After four years in the league, Butler also eats smarter. He completely overhauled his diet, curbing his candy addiction and chowing down on things like eggs, turkey bacon, salmon, mashed potatoes and collard greens.

Working with Gaines, Butler also focused on improving his ball handling so he can be more comfortable dribbling in the open floor. He also worked on sharpening his floater. He says he added 15 pounds of muscle, a result of spending much more time in the weight room over the past two summers. He’s up to 235 pounds from 220, while lowering his percentage of body fat to a measly 4 percent.

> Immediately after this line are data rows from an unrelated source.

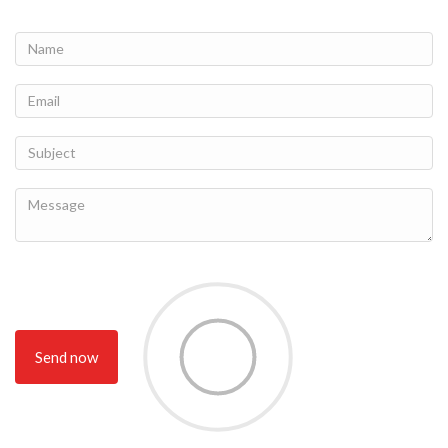
Send now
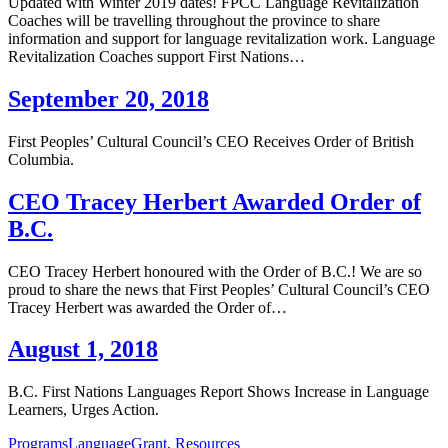
Updated with Winter 2019 dates! FPCC Language Revitalization
Coaches will be travelling throughout the province to share
information and support for language revitalization work. Language
Revitalization Coaches support First Nations…
September 20, 2018
First Peoples’ Cultural Council’s CEO Receives Order of British
Columbia.
CEO Tracey Herbert Awarded Order of
B.C.
CEO Tracey Herbert honoured with the Order of B.C.! We are so
proud to share the news that First Peoples’ Cultural Council’s CEO
Tracey Herbert was awarded the Order of…
August 1, 2018
B.C. First Nations Languages Report Shows Increase in Language
Learners, Urges Action.
Programs
Language
Grant
,
Resources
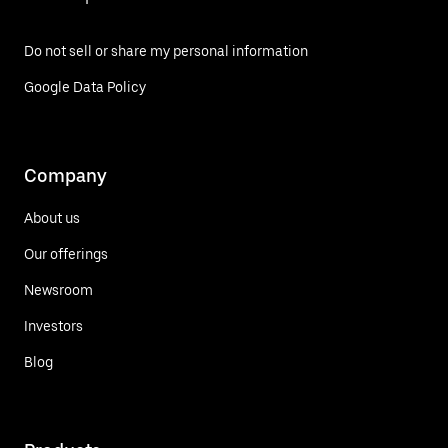
Do not sell or share my personal information
Google Data Policy
Company
About us
Our offerings
Newsroom
Investors
Blog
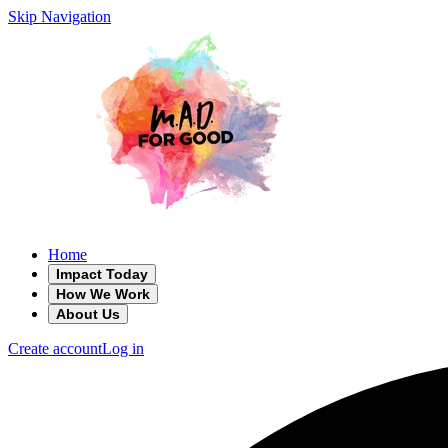
Skip Navigation
Home
Impact Today
How We Work
About Us
Create account
Log in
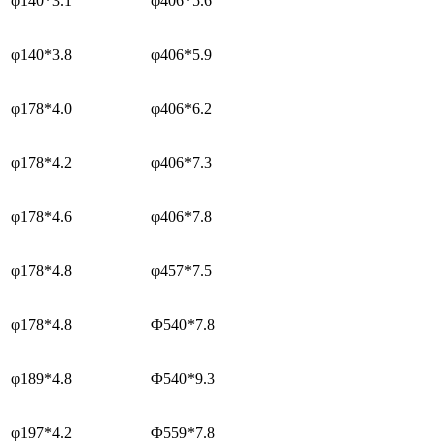
φ140*3.1
φ406*5.6
φ140*3.8
φ406*5.9
φ178*4.0
φ406*6.2
φ178*4.2
φ406*7.3
φ178*4.6
φ406*7.8
φ178*4.8
φ457*7.5
φ178*4.8
Φ540*7.8
φ189*4.8
Φ540*9.3
φ197*4.2
Φ559*7.8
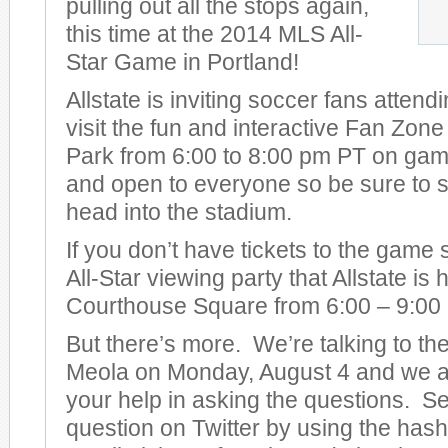
pulling out all the stops again,
this time at the 2014 MLS All-
Star Game in Portland!
Allstate is inviting soccer fans attend
visit the fun and interactive Fan Zon
Park from 6:00 to 8:00 pm PT on game 
and open to everyone so be sure to s
head into the stadium.
If you don’t have tickets to the game
All-Star viewing party that Allstate is
Courthouse Square from 6:00 – 9:00
But there’s more. We’re talking to t
Meola on Monday, August 4 and we ar
your help in asking the questions. S
question on Twitter by using the has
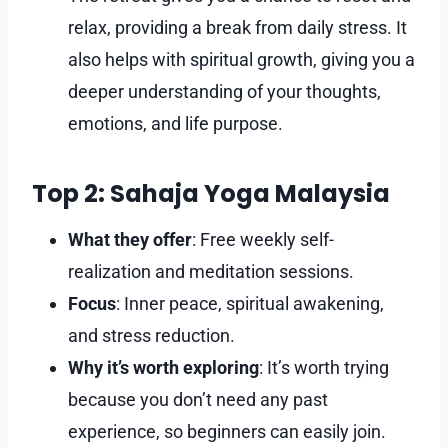
relax, providing a break from daily stress. It
also helps with spiritual growth, giving you a
deeper understanding of your thoughts,
emotions, and life purpose.
Top 2: Sahaja Yoga Malaysia
What they offer
: Free weekly self-
realization and meditation sessions.
Focus
: Inner peace, spiritual awakening,
and stress reduction.
Why it’s worth exploring
: It’s worth trying
because you don’t need any past
experience, so beginners can easily join.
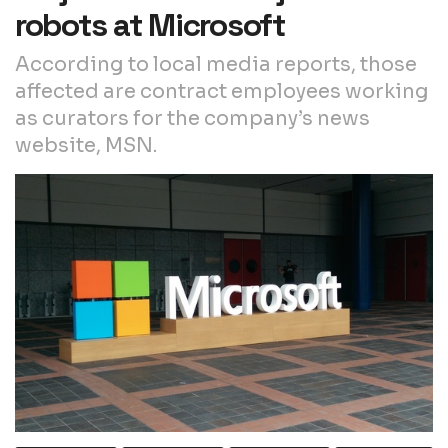
robots at Microsoft
According to local media reports, those
affected are contract employees working
as curators for the company’s news
website, MSN.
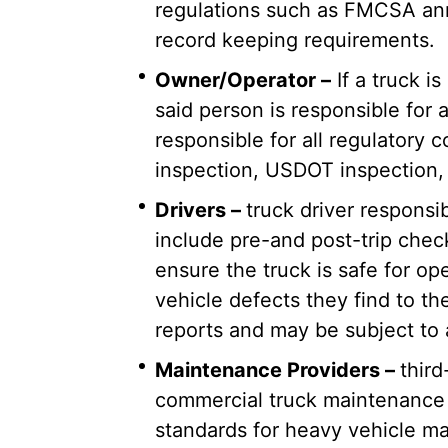
regulations such as FMCSA an
record keeping requirements.
Owner/Operator –
If a truck 
said person is responsible for
responsible for all regulatory
inspection, USDOT inspection, 
Drivers –
truck driver responsi
include pre-and post-trip chec
ensure the truck is safe for op
vehicle defects they find to th
reports and may be subject to
Maintenance Providers –
thir
commercial truck maintenance 
standards for heavy vehicle ma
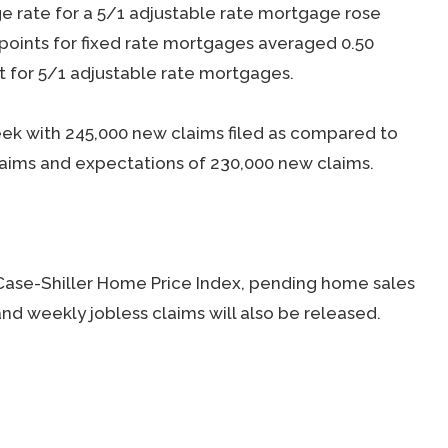
ge rate for a 5/1 adjustable rate mortgage rose
 points for fixed rate mortgages averaged 0.50
t for 5/1 adjustable rate mortgages.
week with 245,000 new claims filed as compared to
laims and expectations of 230,000 new claims.
Case-Shiller Home Price Index, pending home sales
d weekly jobless claims will also be released.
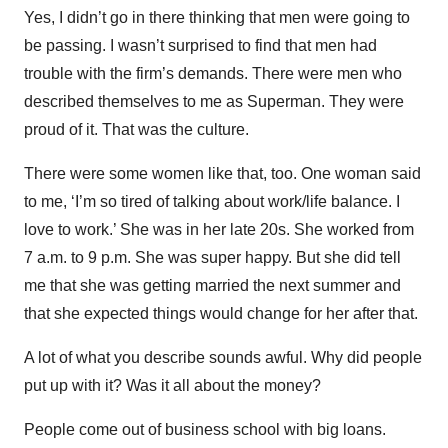
Yes, I didn’t go in there thinking that men were going to
be passing. I wasn’t surprised to find that men had
trouble with the firm’s demands. There were men who
described themselves to me as Superman. They were
proud of it. That was the culture.
There were some women like that, too. One woman said
to me, ‘I’m so tired of talking about work/life balance. I
love to work.’ She was in her late 20s. She worked from
7 a.m. to 9 p.m. She was super happy. But she did tell
me that she was getting married the next summer and
that she expected things would change for her after that.
A lot of what you describe sounds awful. Why did people
put up with it? Was it all about the money?
People come out of business school with big loans.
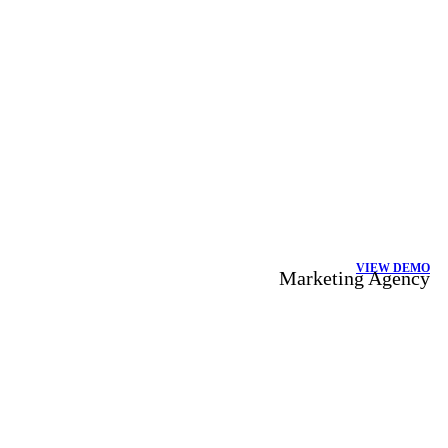
VIEW DEMO
Marketing Agency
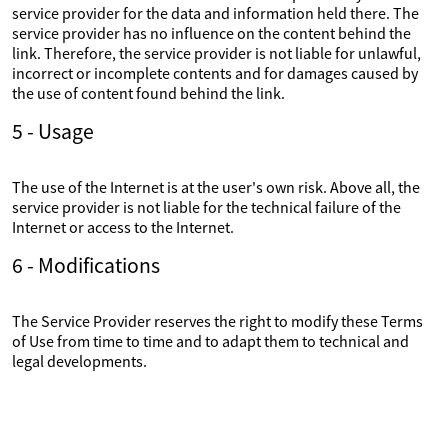
service provider for the data and information held there. The
service provider has no influence on the content behind the
link. Therefore, the service provider is not liable for unlawful,
incorrect or incomplete contents and for damages caused by
the use of content found behind the link.
5 - Usage
The use of the Internet is at the user's own risk. Above all, the
service provider is not liable for the technical failure of the
Internet or access to the Internet.
6 - Modifications
The Service Provider reserves the right to modify these Terms
of Use from time to time and to adapt them to technical and
legal developments.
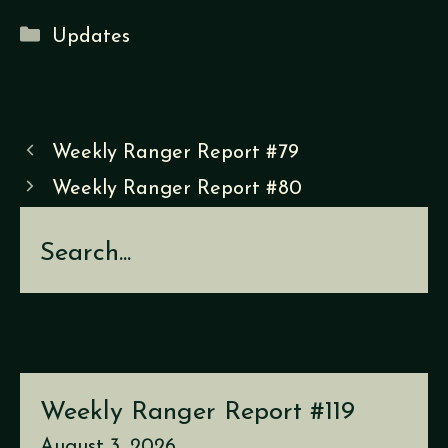
Categories
Updates
Weekly Ranger Report #79
Weekly Ranger Report #80
Search
Weekly Ranger Report #119
August 3, 2026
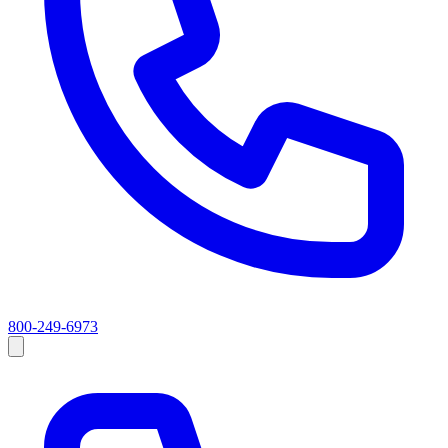
800-249-6973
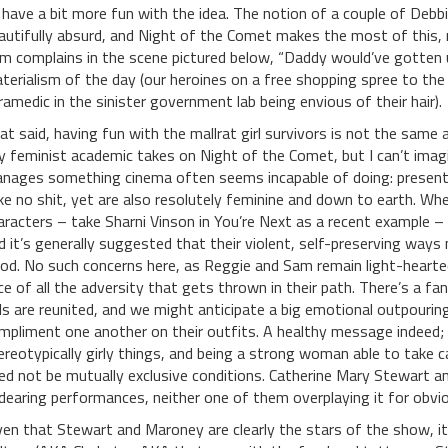
 have a bit more fun with the idea. The notion of a couple of Debb
autifully absurd, and Night of the Comet makes the most of this,
m complains in the scene pictured below, “Daddy would’ve gotten u
terialism of the day (our heroines on a free shopping spree to the
ramedic in the sinister government lab being envious of their hair).
at said, having fun with the mallrat girl survivors is not the same
y feminist academic takes on Night of the Comet, but I can’t imagin
nages something cinema often seems incapable of doing: presen
ke no shit, yet are also resolutely feminine and down to earth. Whe
aracters – take Sharni Vinson in You’re Next as a recent example 
d it’s generally suggested that their violent, self-preserving wa
od. No such concerns here, as Reggie and Sam remain light-hearted
ce of all the adversity that gets thrown in their path. There’s a
rls are reunited, and we might anticipate a big emotional outpouring
mpliment one another on their outfits. A healthy message indeed; be
ereotypically girly things, and being a strong woman able to take c
ed not be mutually exclusive conditions. Catherine Mary Stewart a
dearing performances, neither one of them overplaying it for obvio
ven that Stewart and Maroney are clearly the stars of the show, it i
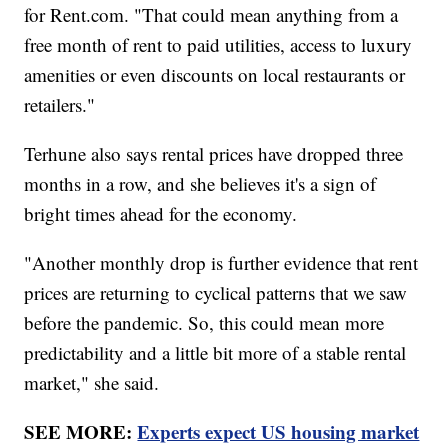
for Rent.com. "That could mean anything from a
free month of rent to paid utilities, access to luxury
amenities or even discounts on local restaurants or
retailers."
Terhune also says rental prices have dropped three
months in a row, and she believes it's a sign of
bright times ahead for the economy.
"Another monthly drop is further evidence that rent
prices are returning to cyclical patterns that we saw
before the pandemic. So, this could mean more
predictability and a little bit more of a stable rental
market," she said.
SEE MORE:
Experts expect US housing market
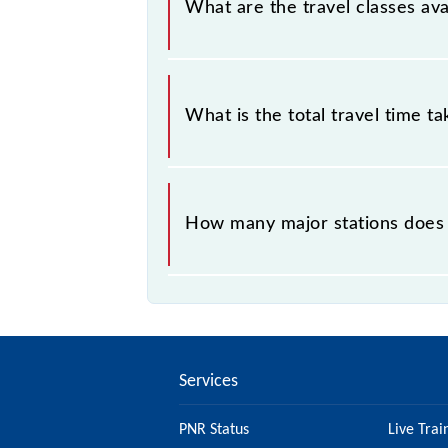
What are the travel classes av
The available travel classes on the 
What is the total travel time t
The 59724 takes 1h 10m to reach its
How many major stations does 
The 59724 Phulera - Jaipur Passeng
Services
PNR Status
Live Trai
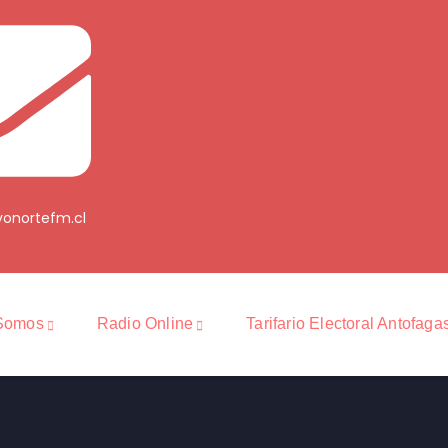
onortefm.cl
Somos
Radio Online
Tarifario Electoral Antofaga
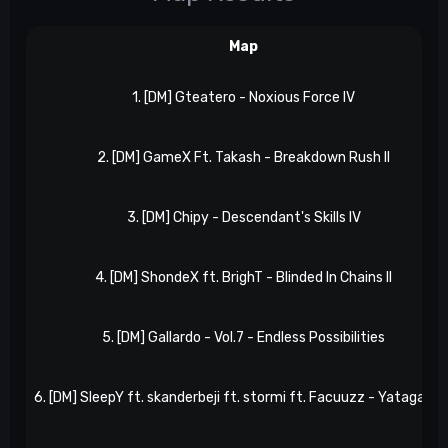
Map
1. [DM] Gteatero - Noxious Force IV
2. [DM] GameX Ft. Takash - Breakdown Rush II
3. [DM] Chipy - Descendant's Skills IV
4. [DM] ShondeX ft. BrighT - Blinded In Chains II
5. [DM] Gallardo - Vol.7 - Endless Possibilities
6. [DM] SleepY ft. skanderbeji ft. stormi ft. Facuuzz - Yatagaras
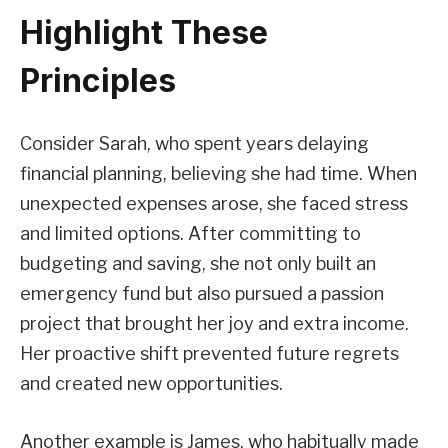
Highlight These
Principles
Consider Sarah, who spent years delaying
financial planning, believing she had time. When
unexpected expenses arose, she faced stress
and limited options. After committing to
budgeting and saving, she not only built an
emergency fund but also pursued a passion
project that brought her joy and extra income.
Her proactive shift prevented future regrets
and created new opportunities.
Another example is James, who habitually made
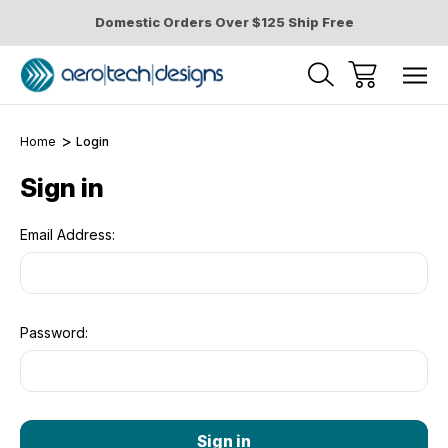
Domestic Orders Over $125 Ship Free
Home
Login
Sign in
Email Address:
Password:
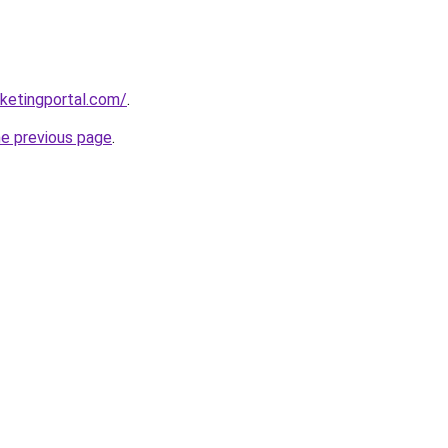
ketingportal.com/
.
he previous page
.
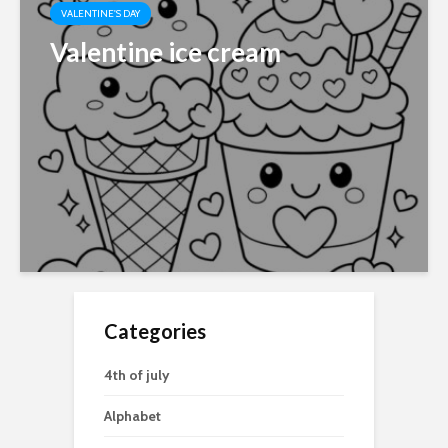
VALENTINE'S DAY
Valentine ice cream
Categories
4th of july
Alphabet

To achieve all of that, Butler woke up at 5;00 a.m. five days a week this off-season to arrive at the gym at Poway High School in San Diego by 6:00. He started his days performing skill work with trainer Chris Johnson before Gaines put him through a series of performance-training exercises, which included a blend of upper- and lower-body lifts. Next, Butler spent time in the film room with Johnson before getting back on the court to work on areas of concern that were exposed during the film session.

Gaines had Butler perform Lunges and Box Jumps, which he says are his favorite exercise. Single-leg moves like Kettlebell RDLs are helpful, since so many athletic moves are performed on one leg rather than two. It’s just another step toward improving the durability of Butler’s body.

With stronger legs and a revamped diet, Butler hopes his health holds up and he can finally lead the Bulls to where they’ve dreamed of being the past two seasons: the NBA Finals. With Rose already dealing with another injury before the season even begins, Butler’s health has become more important than ever, and he knows it.

“Yes, I want to score X amount of points and get X amount of rebounds, and I want to help my team win,” Butler says. “But you can’t do it if you’re not healthy for the entire season.”